<<<<

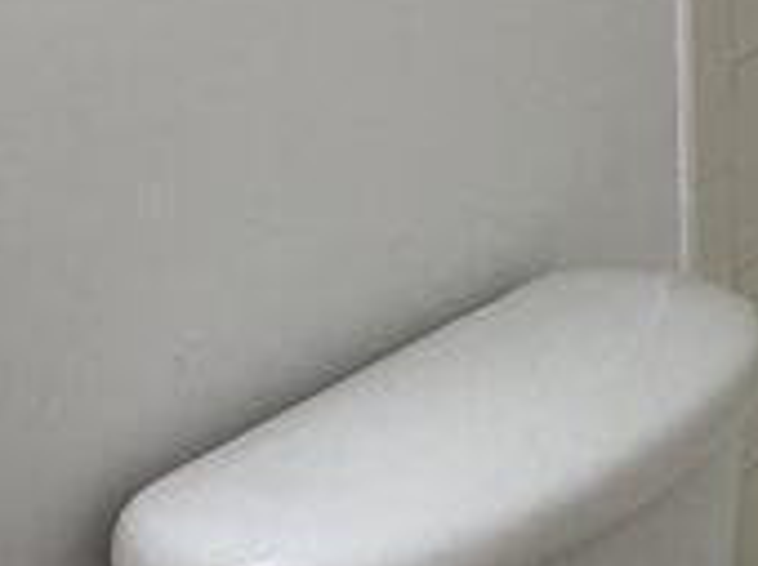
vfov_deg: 8.9
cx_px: 1494
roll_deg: +0.8
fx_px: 3433
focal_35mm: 157
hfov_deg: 11.4
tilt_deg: -7.3
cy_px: -530
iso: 80
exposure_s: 1/120
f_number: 1.8
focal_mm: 4.25
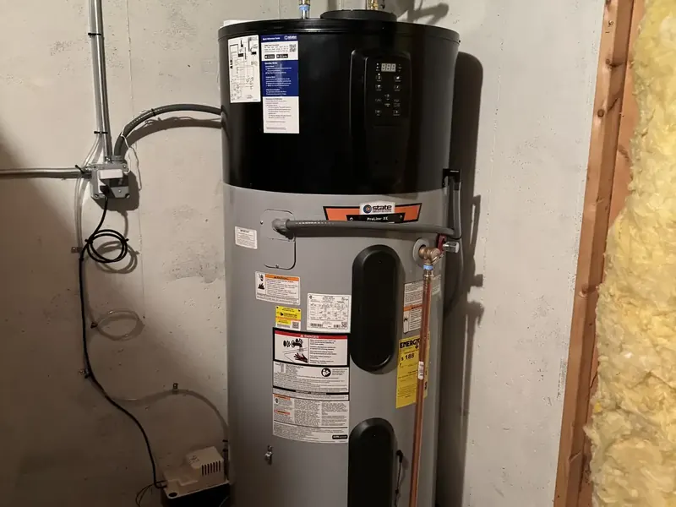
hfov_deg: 71.6
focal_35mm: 24
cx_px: 338
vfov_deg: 56.8
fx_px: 469
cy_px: 254
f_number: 1.78
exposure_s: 1/40
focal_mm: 6.86
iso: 1000
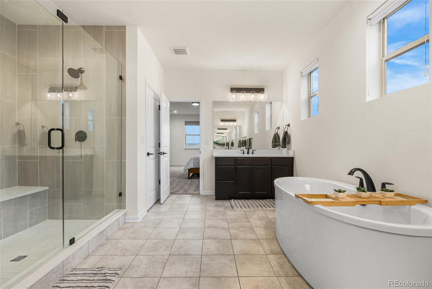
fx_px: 192
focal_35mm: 16
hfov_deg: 96.7
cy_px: 144
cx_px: 216
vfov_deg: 73.8
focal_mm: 16
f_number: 8
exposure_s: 1/80
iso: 200
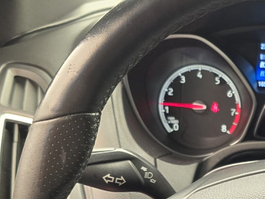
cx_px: 291
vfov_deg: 19.6
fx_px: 551
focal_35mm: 72
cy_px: 218
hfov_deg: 25.1
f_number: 1.7
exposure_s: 1/120
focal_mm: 6.3
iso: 400
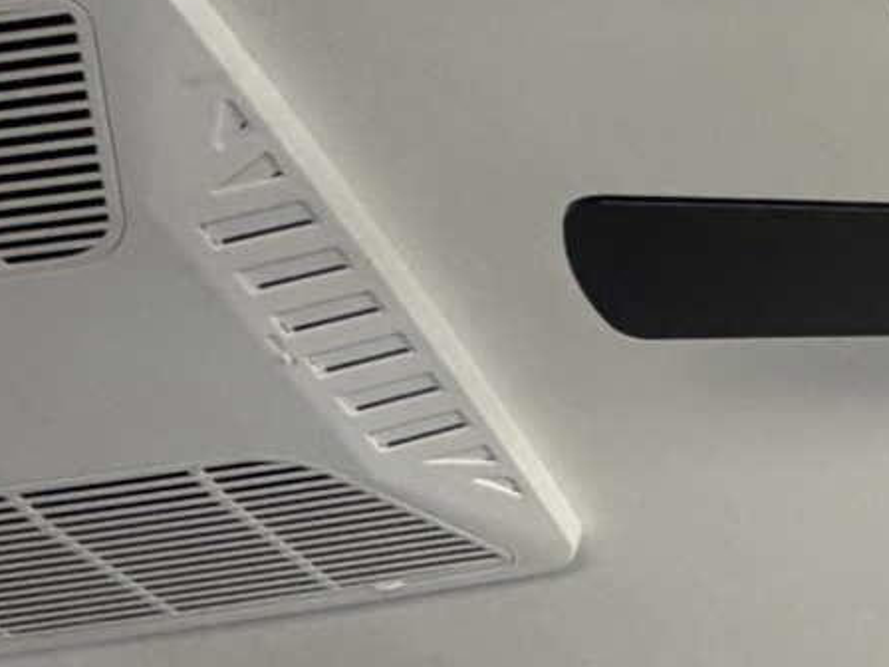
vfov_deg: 22.8
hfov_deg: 22.0
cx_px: 1502
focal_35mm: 64
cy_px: 191
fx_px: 1644
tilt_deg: +46.3
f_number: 2.2
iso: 320
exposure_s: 1/81
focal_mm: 2.22
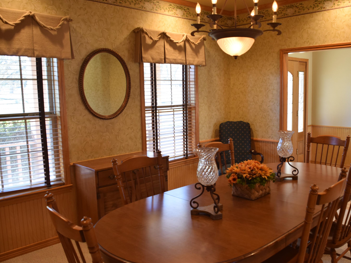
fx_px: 335
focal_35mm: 33
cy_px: 130
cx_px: 198
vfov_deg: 42.9
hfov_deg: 55.2
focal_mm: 20
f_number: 4
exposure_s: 1/60
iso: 500
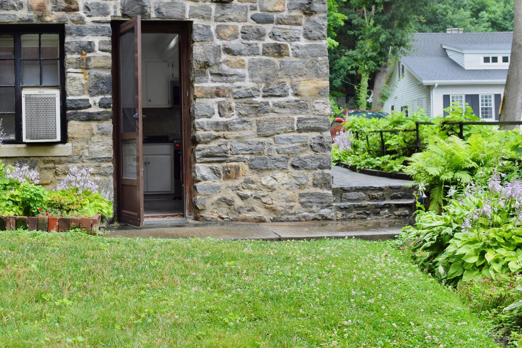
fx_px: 705
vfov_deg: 27.6
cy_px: 139
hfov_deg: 40.2
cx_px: 186
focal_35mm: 49
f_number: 6.3
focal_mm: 25
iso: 400
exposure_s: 1/160
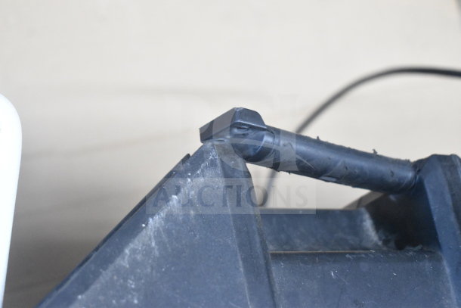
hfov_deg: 29.9
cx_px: 230
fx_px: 865
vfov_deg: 20.2
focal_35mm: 68
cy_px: 154
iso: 6400
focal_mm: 45
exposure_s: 1/100
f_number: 5
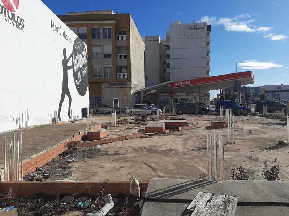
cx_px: 144
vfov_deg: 53.1
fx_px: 217
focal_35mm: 26
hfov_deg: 67.3
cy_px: 108
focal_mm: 3.93
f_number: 1.7
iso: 40
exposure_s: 1/5618
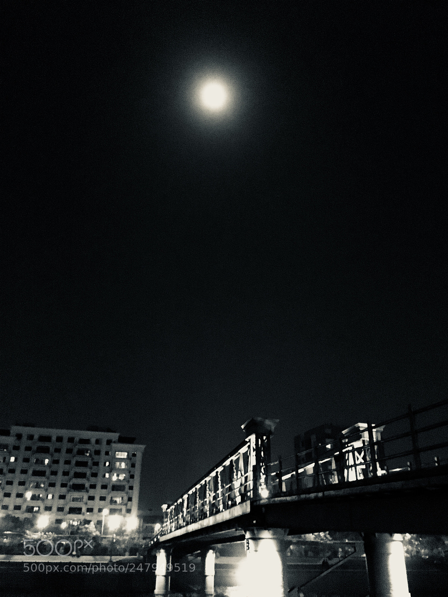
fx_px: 500
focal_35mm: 29
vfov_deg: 61.7
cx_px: 224
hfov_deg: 48.2
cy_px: 298
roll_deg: -0.8
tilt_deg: +27.1
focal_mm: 4.15
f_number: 2.2
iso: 2000
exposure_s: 1/17
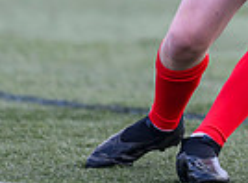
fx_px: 16205
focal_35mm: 2274
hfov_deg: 0.9
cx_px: 345
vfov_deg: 0.6
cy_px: -146
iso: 500
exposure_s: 1/1600
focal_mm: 400
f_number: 2.8
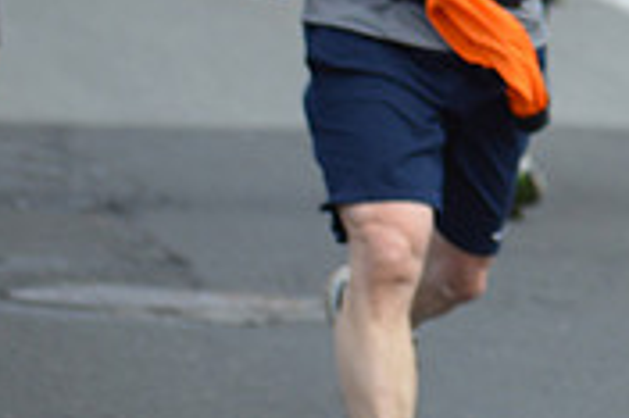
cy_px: -154
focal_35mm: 503
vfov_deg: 2.7
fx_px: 8780
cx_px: 933
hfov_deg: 4.1
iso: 400
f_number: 5
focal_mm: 102
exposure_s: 1/1250
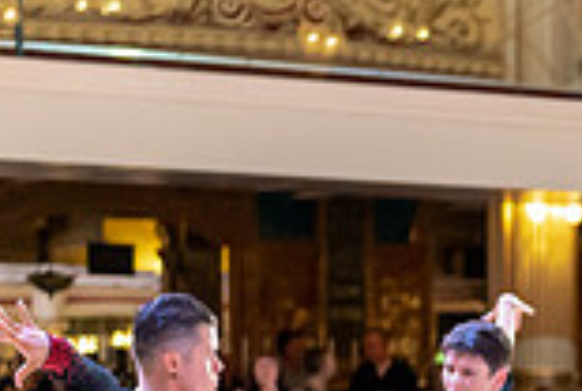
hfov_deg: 11.7
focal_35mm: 166
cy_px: 662
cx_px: 929
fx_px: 2689
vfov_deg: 8.1
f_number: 2.2
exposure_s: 1/500
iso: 4000
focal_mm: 41
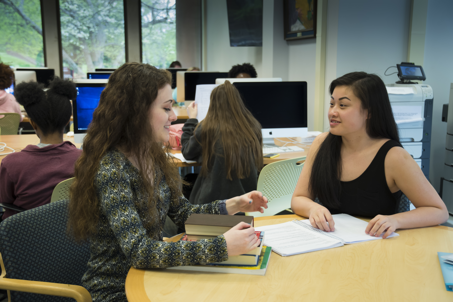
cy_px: 151
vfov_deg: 28.1
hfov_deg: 41.1
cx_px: 226
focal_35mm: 48
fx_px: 604
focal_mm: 32
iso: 500
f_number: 3.2
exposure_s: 1/40
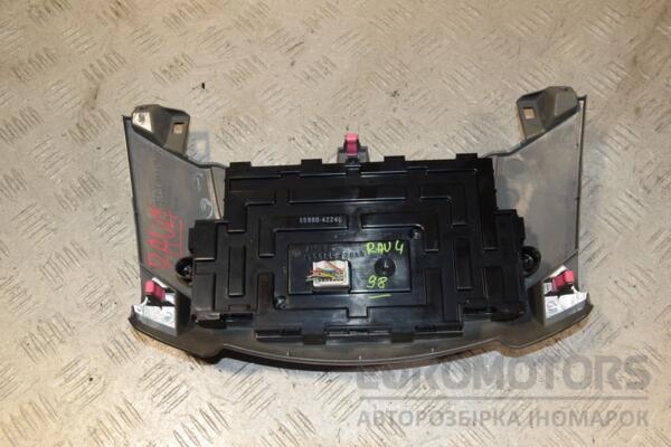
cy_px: 224
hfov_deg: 51.3
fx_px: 699
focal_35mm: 38
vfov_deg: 35.5
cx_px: 336
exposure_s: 1/200
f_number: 6.3
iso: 800
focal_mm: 25
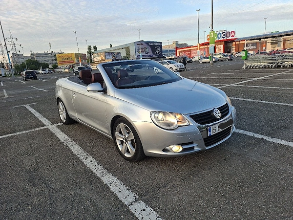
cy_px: 110
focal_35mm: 23
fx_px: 195
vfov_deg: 58.9
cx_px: 146
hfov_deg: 73.9
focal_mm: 5.54
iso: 50
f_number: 1.8
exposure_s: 1/222
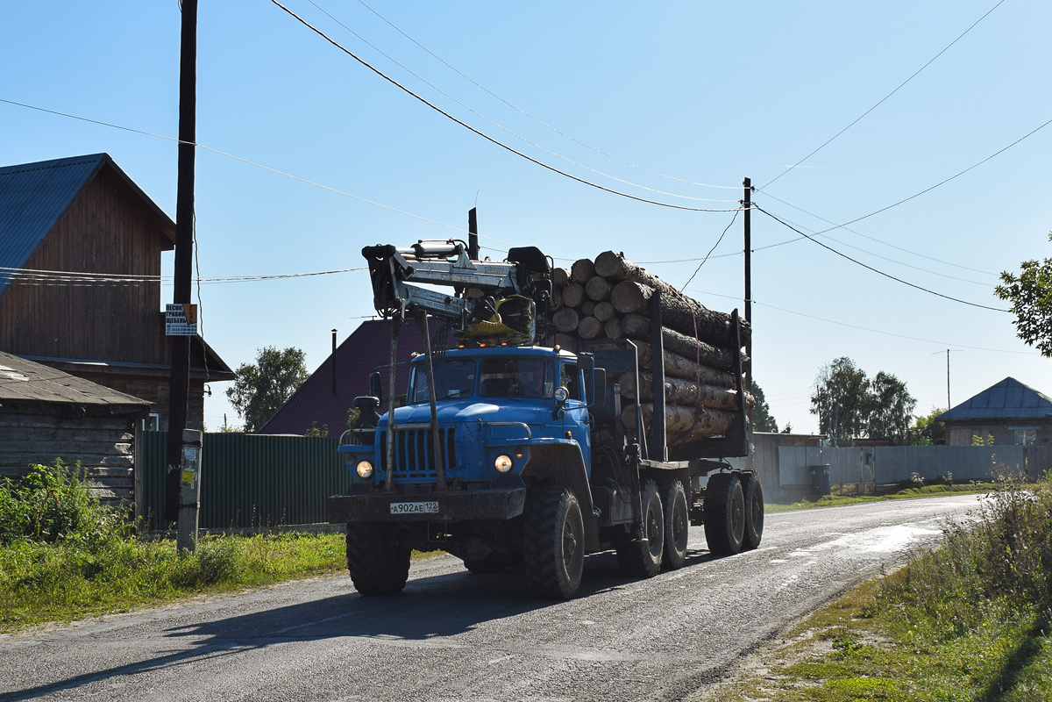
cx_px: 526
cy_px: 351
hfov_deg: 47.9
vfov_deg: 33.0
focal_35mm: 40
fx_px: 1183
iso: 200
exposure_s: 1/1000
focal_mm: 27
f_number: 7.1
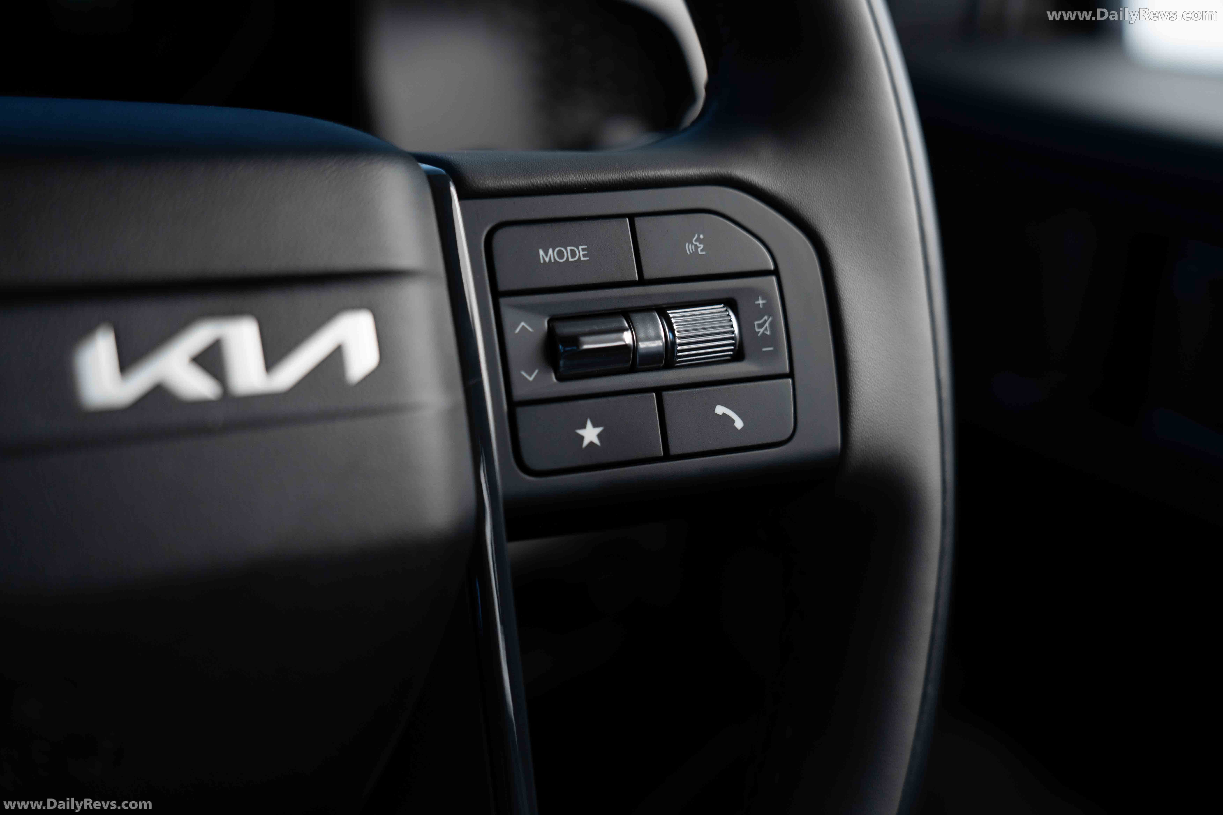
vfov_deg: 29.2
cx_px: 612
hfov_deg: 42.7
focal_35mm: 46
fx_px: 1563
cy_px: 408
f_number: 2.8
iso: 500
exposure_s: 1/2500
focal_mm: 46
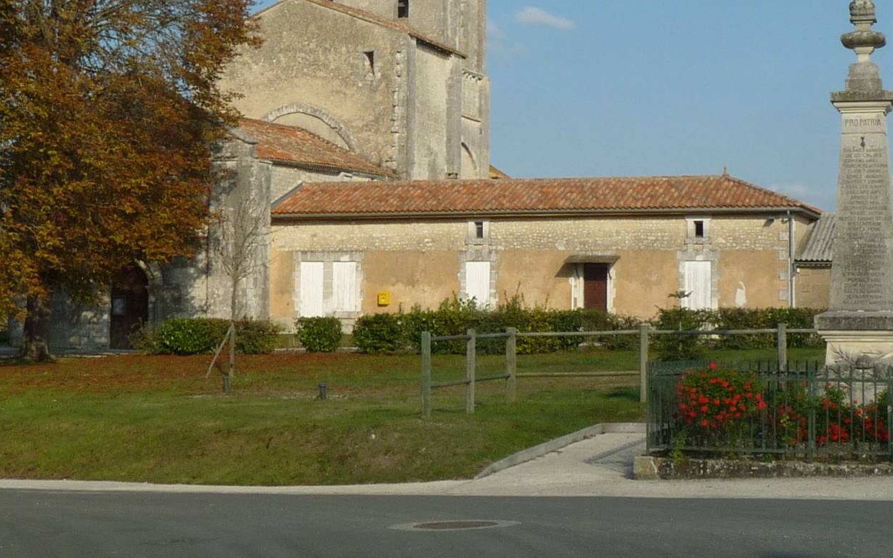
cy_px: 145
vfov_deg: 16.4
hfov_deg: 26.1
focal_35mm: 79
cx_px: 452
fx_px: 1923
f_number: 6.3
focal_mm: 5.9
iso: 100
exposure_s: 1/400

>>>>

## PROBLEM STATEMENT
Output the entries above verbatim, leaving out images.

## RESULT OF THE EXERCISE
vfov_deg: 8.9
cx_px: 1494
roll_deg: +0.8
fx_px: 3433
focal_35mm: 157
hfov_deg: 11.4
tilt_deg: -7.3
cy_px: -530
iso: 80
exposure_s: 1/120
f_number: 1.8
focal_mm: 4.25
hfov_deg: 71.6
focal_35mm: 24
cx_px: 338
vfov_deg: 56.8
fx_px: 469
cy_px: 254
f_number: 1.78
exposure_s: 1/40
focal_mm: 6.86
iso: 1000
fx_px: 192
focal_35mm: 16
hfov_deg: 96.7
cy_px: 144
cx_px: 216
vfov_deg: 73.8
focal_mm: 16
f_number: 8
exposure_s: 1/80
iso: 200
cx_px: 291
vfov_deg: 19.6
fx_px: 551
focal_35mm: 72
cy_px: 218
hfov_deg: 25.1
f_number: 1.7
exposure_s: 1/120
focal_mm: 6.3
iso: 400
vfov_deg: 22.8
hfov_deg: 22.0
cx_px: 1502
focal_35mm: 64
cy_px: 191
fx_px: 1644
tilt_deg: +46.3
f_number: 2.2
iso: 320
exposure_s: 1/81
focal_mm: 2.22
fx_px: 335
focal_35mm: 33
cy_px: 130
cx_px: 198
vfov_deg: 42.9
hfov_deg: 55.2
focal_mm: 20
f_number: 4
exposure_s: 1/60
iso: 500
fx_px: 705
vfov_deg: 27.6
cy_px: 139
hfov_deg: 40.2
cx_px: 186
focal_35mm: 49
f_number: 6.3
focal_mm: 25
iso: 400
exposure_s: 1/160
hfov_deg: 29.9
cx_px: 230
fx_px: 865
vfov_deg: 20.2
focal_35mm: 68
cy_px: 154
iso: 6400
focal_mm: 45
exposure_s: 1/100
f_number: 5
cx_px: 144
vfov_deg: 53.1
fx_px: 217
focal_35mm: 26
hfov_deg: 67.3
cy_px: 108
focal_mm: 3.93
f_number: 1.7
iso: 40
exposure_s: 1/5618
fx_px: 500
focal_35mm: 29
vfov_deg: 61.7
cx_px: 224
hfov_deg: 48.2
cy_px: 298
roll_deg: -0.8
tilt_deg: +27.1
focal_mm: 4.15
f_number: 2.2
iso: 2000
exposure_s: 1/17
fx_px: 16205
focal_35mm: 2274
hfov_deg: 0.9
cx_px: 345
vfov_deg: 0.6
cy_px: -146
iso: 500
exposure_s: 1/1600
focal_mm: 400
f_number: 2.8
cy_px: -154
focal_35mm: 503
vfov_deg: 2.7
fx_px: 8780
cx_px: 933
hfov_deg: 4.1
iso: 400
f_number: 5
focal_mm: 102
exposure_s: 1/1250
hfov_deg: 11.7
focal_35mm: 166
cy_px: 662
cx_px: 929
fx_px: 2689
vfov_deg: 8.1
f_number: 2.2
exposure_s: 1/500
iso: 4000
focal_mm: 41
cy_px: 151
vfov_deg: 28.1
hfov_deg: 41.1
cx_px: 226
focal_35mm: 48
fx_px: 604
focal_mm: 32
iso: 500
f_number: 3.2
exposure_s: 1/40
cy_px: 224
hfov_deg: 51.3
fx_px: 699
focal_35mm: 38
vfov_deg: 35.5
cx_px: 336
exposure_s: 1/200
f_number: 6.3
iso: 800
focal_mm: 25
cy_px: 110
focal_35mm: 23
fx_px: 195
vfov_deg: 58.9
cx_px: 146
hfov_deg: 73.9
focal_mm: 5.54
iso: 50
f_number: 1.8
exposure_s: 1/222
cx_px: 526
cy_px: 351
hfov_deg: 47.9
vfov_deg: 33.0
focal_35mm: 40
fx_px: 1183
iso: 200
exposure_s: 1/1000
focal_mm: 27
f_number: 7.1
vfov_deg: 29.2
cx_px: 612
hfov_deg: 42.7
focal_35mm: 46
fx_px: 1563
cy_px: 408
f_number: 2.8
iso: 500
exposure_s: 1/2500
focal_mm: 46
cy_px: 145
vfov_deg: 16.4
hfov_deg: 26.1
focal_35mm: 79
cx_px: 452
fx_px: 1923
f_number: 6.3
focal_mm: 5.9
iso: 100
exposure_s: 1/400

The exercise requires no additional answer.